Atoms consist of protons, neutrons, and electrons. If those protons were just 0.2 percent more massive than they actually are, they would be unstable and would decay into simpler particles. Atoms wouldn’t exist; neither would we. If gravity were slightly more powerful, the consequences would be nearly as grave. A beefed-up gravitational force would compress stars more tightly, making them smaller, hotter, and denser. Rather than surviving for billions of years, stars would burn through their fuel in a few million years, sputtering out long before life had a chance to evolve. There are many such examples of the universe’s life-friendly properties – so many, in fact, that physicists can’t dismiss them all as mere accidents.“We have a lot of really, really strange coincidences, and all of these coincidences are such that they make life possible,” [Andrei] Linde says. Physicists don’t like coincidences. They like even less the notion that life is somehow central to the universe, and yet recent discoveries are forcing them to confront that very idea.… Call it a fluke, a mystery, a miracle. Or call it the biggest problem in physics. Short of invoking a benevolent creator, many physicists see only one possible explanation: Our universe may be but one of perhaps infinitely many universes in an inconceivably vast multiverse. Most of those universes are barren, but some, like ours, have conditions suitable for life.

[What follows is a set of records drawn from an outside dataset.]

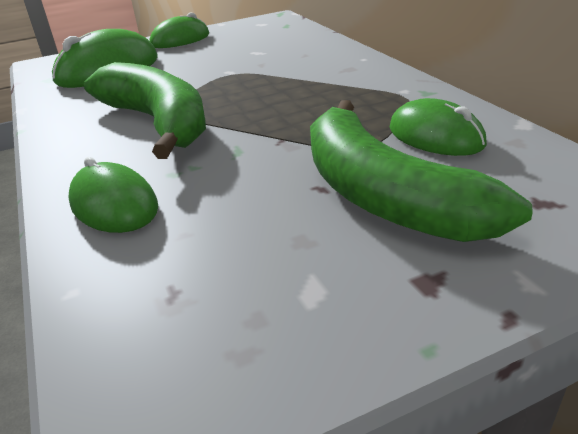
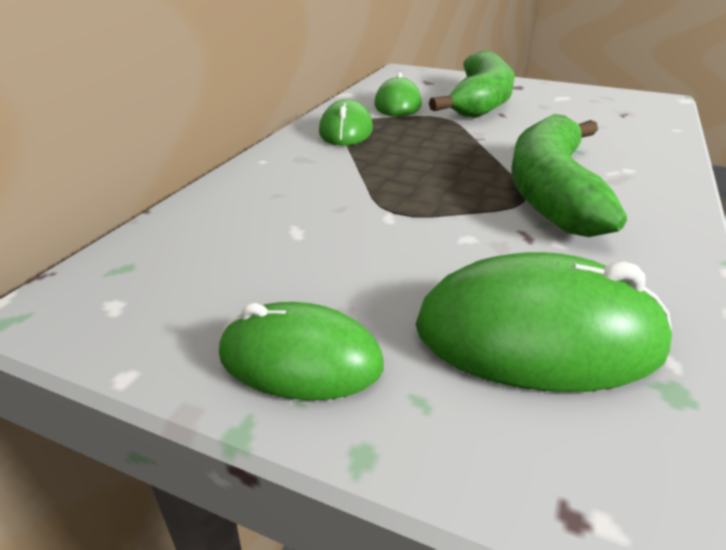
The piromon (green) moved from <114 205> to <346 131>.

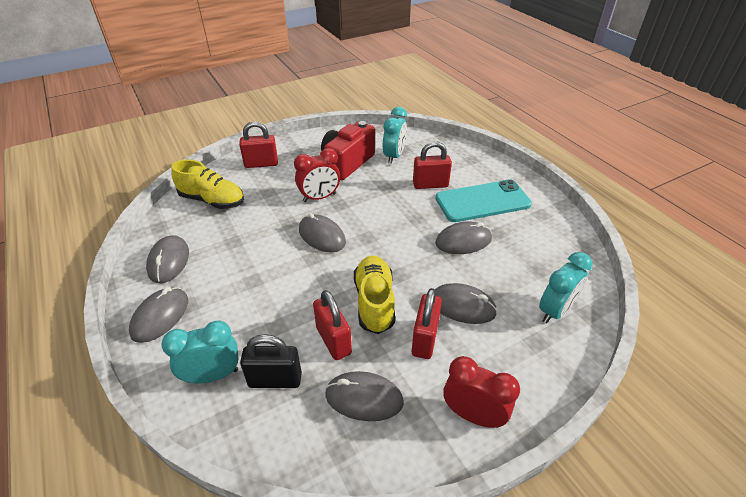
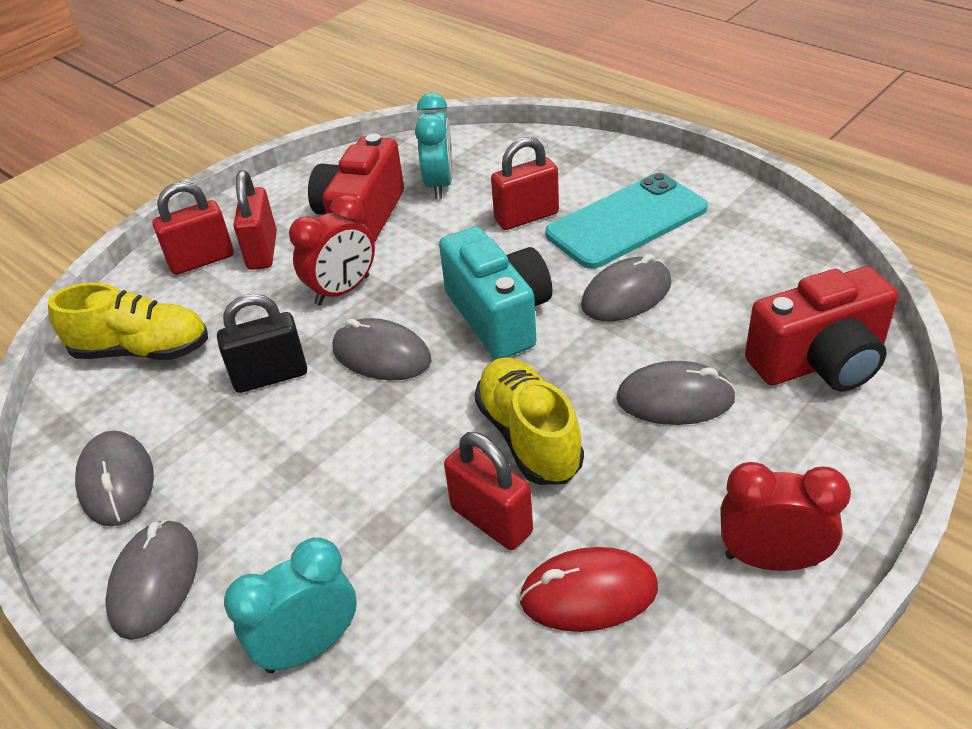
The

Creation provides the obvious explanation for why the universe is as it is, and implicitly physicists acknow- ledge that it is an option. In the name of science (as per the title of the article) they reject the explanation only because science’s materialist anti-God philosophy compels them to, even if the cost of so doing is to be left with ‘the biggest problem in physics’. Creation theory requires that the universe look like the product of a single designer, and it does. The only way to avoid the inference of creation is to swamp the universe we know with an infinite number of universes we don’t know, in an effort to dilute the improbabilities: to hypothesise a multitude of other universes that, unlike this one, do not bear the hallmarks of creation.